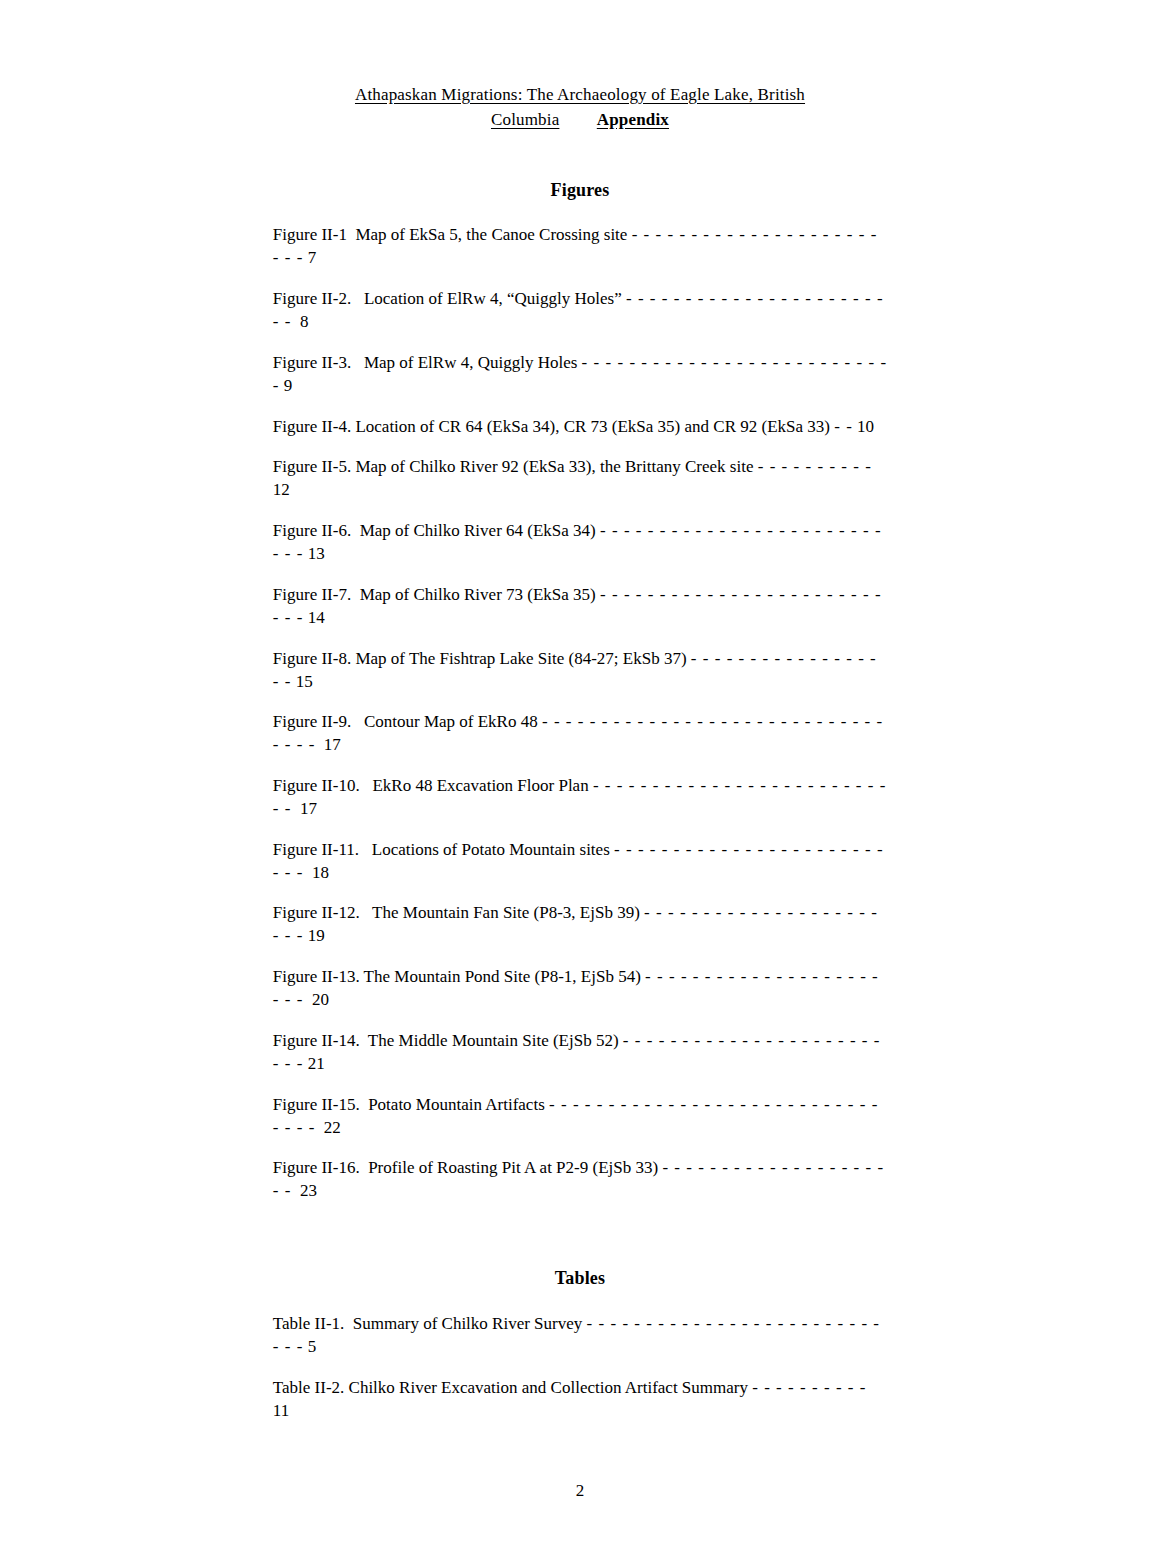Athapaskan Migrations: The Archaeology of Eagle Lake, British Columbia Appendix
Figures
Figure II-1 Map of EkSa 5, the Canoe Crossing site - - - - - - - - - - - - - - - - - - - - - - - - 7
Figure II-2. Location of ElRw 4, “Quiggly Holes” - - - - - - - - - - - - - - - - - - - - - - - - 8
Figure II-3. Map of ElRw 4, Quiggly Holes - - - - - - - - - - - - - - - - - - - - - - - - - - - 9
Figure II-4. Location of CR 64 (EkSa 34), CR 73 (EkSa 35) and CR 92 (EkSa 33) - - 10
Figure II-5. Map of Chilko River 92 (EkSa 33), the Brittany Creek site - - - - - - - - - - 12
Figure II-6. Map of Chilko River 64 (EkSa 34) - - - - - - - - - - - - - - - - - - - - - - - - - - - 13
Figure II-7. Map of Chilko River 73 (EkSa 35) - - - - - - - - - - - - - - - - - - - - - - - - - - - 14
Figure II-8. Map of The Fishtrap Lake Site (84-27; EkSb 37) - - - - - - - - - - - - - - - - - - 15
Figure II-9. Contour Map of EkRo 48 - - - - - - - - - - - - - - - - - - - - - - - - - - - - - - - - - 17
Figure II-10. EkRo 48 Excavation Floor Plan - - - - - - - - - - - - - - - - - - - - - - - - - - - 17
Figure II-11. Locations of Potato Mountain sites - - - - - - - - - - - - - - - - - - - - - - - - - - 18
Figure II-12. The Mountain Fan Site (P8-3, EjSb 39) - - - - - - - - - - - - - - - - - - - - - - - 19
Figure II-13. The Mountain Pond Site (P8-1, EjSb 54) - - - - - - - - - - - - - - - - - - - - - - - 20
Figure II-14. The Middle Mountain Site (EjSb 52) - - - - - - - - - - - - - - - - - - - - - - - - - 21
Figure II-15. Potato Mountain Artifacts - - - - - - - - - - - - - - - - - - - - - - - - - - - - - - - - 22
Figure II-16. Profile of Roasting Pit A at P2-9 (EjSb 33) - - - - - - - - - - - - - - - - - - - - - 23
Tables
Table II-1. Summary of Chilko River Survey - - - - - - - - - - - - - - - - - - - - - - - - - - - - 5
Table II-2. Chilko River Excavation and Collection Artifact Summary - - - - - - - - - - 11
2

YOUR ASSIGNMENT: When you copy the data, keep every line exact and leave out each picture.

ANSWER TO THIS PROBLEM:
Athapaskan Migrations: The Archaeology of Eagle Lake, British Columbia Appendix
Figures
Figure II-1 Map of EkSa 5, the Canoe Crossing site - - - - - - - - - - - - - - - - - - - - - - - - 7
Figure II-2. Location of ElRw 4, “Quiggly Holes” - - - - - - - - - - - - - - - - - - - - - - - - 8
Figure II-3. Map of ElRw 4, Quiggly Holes - - - - - - - - - - - - - - - - - - - - - - - - - - - 9
Figure II-4. Location of CR 64 (EkSa 34), CR 73 (EkSa 35) and CR 92 (EkSa 33) - - 10
Figure II-5. Map of Chilko River 92 (EkSa 33), the Brittany Creek site - - - - - - - - - - 12
Figure II-6. Map of Chilko River 64 (EkSa 34) - - - - - - - - - - - - - - - - - - - - - - - - - - - 13
Figure II-7. Map of Chilko River 73 (EkSa 35) - - - - - - - - - - - - - - - - - - - - - - - - - - - 14
Figure II-8. Map of The Fishtrap Lake Site (84-27; EkSb 37) - - - - - - - - - - - - - - - - - - 15
Figure II-9. Contour Map of EkRo 48 - - - - - - - - - - - - - - - - - - - - - - - - - - - - - - - - - 17
Figure II-10. EkRo 48 Excavation Floor Plan - - - - - - - - - - - - - - - - - - - - - - - - - - - 17
Figure II-11. Locations of Potato Mountain sites - - - - - - - - - - - - - - - - - - - - - - - - - - 18
Figure II-12. The Mountain Fan Site (P8-3, EjSb 39) - - - - - - - - - - - - - - - - - - - - - - - 19
Figure II-13. The Mountain Pond Site (P8-1, EjSb 54) - - - - - - - - - - - - - - - - - - - - - - - 20
Figure II-14. The Middle Mountain Site (EjSb 52) - - - - - - - - - - - - - - - - - - - - - - - - - 21
Figure II-15. Potato Mountain Artifacts - - - - - - - - - - - - - - - - - - - - - - - - - - - - - - - - 22
Figure II-16. Profile of Roasting Pit A at P2-9 (EjSb 33) - - - - - - - - - - - - - - - - - - - - - 23
Tables
Table II-1. Summary of Chilko River Survey - - - - - - - - - - - - - - - - - - - - - - - - - - - - 5
Table II-2. Chilko River Excavation and Collection Artifact Summary - - - - - - - - - - 11
2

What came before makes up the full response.